# Lancaster PA Large Toy Auction



## TPP1776 (Feb 28, 2017)

Saw an ad for this in a local paper
http://www.auctionzip.com/PA-Auctioneers/15592.html



> 125 Winross trucks including many Freight trucks, Doubles, Highway Pioneer, Pa. Railroad set, Pa. Farm Show, PSATS and more; PEM trucks; Trucking memorabilia; 20 Franklin & Danbury Mint cars; 3 Franklin Mint airplanes; Micro Machine sets; York Fair cars; Ertl American racing fuel tanker; Caterpillar, Grove, JCB & Volvo construction equipment; Pressed Steel trucks: Smith-Miller Tow truck, Mack Flatbed w/Load, Mack Box van, COE Freuhauf Low-Boy, COE Lyons van Line, COE T/T, Grain trailer; Model Toy Fire engine; Tonka Rollbacks, Allied van Lines, Green Hi-Way low-boy w/shovel, Hi-Way dump truck, Wood hauling truck & trailer, Tonka Farms stake truck, Pick-up, Custom tanker and more; Tru-Scale Grain truck (Series B); Ertl Fleetstar t/t & flatbed; Buddy-L Aerial Fire engine (O.B.), Ice truck, Concrete truck, Texaco tanker; Wyandotte trucks; Nylint U-Haul & Dozer; Structo Telephone truck; Marx Shop-Rite t/t; and many others.

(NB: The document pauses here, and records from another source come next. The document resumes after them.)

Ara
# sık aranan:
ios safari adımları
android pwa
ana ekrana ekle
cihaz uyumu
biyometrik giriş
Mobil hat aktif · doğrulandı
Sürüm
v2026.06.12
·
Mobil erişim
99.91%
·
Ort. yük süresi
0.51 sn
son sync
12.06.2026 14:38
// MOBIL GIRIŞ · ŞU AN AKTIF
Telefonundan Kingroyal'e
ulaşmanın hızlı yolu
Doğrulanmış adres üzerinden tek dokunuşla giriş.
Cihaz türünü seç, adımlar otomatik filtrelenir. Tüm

Camaro & Corvette Beam decanters; Carrera Drag strip; Sizzlers Race set; Large collection of 1/18th, 1/32nd & 1/64th cars; Camaro R.C. cars; Baldwin, C.O.P.D., Z-28’s, Yenko and other American Muscle, Big Time & Muscle Machine cars; Funny cars, Pro-Stock & Dragsters; Ford 1/18th engines & Funny cars; Slot car set w/cars; Boxed Power Rangers & accessories; Ertl Farm Country sets; John Deere 40 & 450 Crawlers; First Gear trucks; Fishing Lures and more not advertised.
> 
> 
> ***Second Auctioneer selling 15 tables of Diecast & Plastic toys & Collectibles including Wizard of Oz Franklin Mint figures; Drag Racing photos & art; Cross Country skis; Action Figures, Nascar collection of Cars & haulers, Hess trucks, HotWheels, Matchbox, Winross, RailRoad books and much more not advertised.


----------



## pete (Jan 2, 2008)

They sure charge a high premium . Pete


----------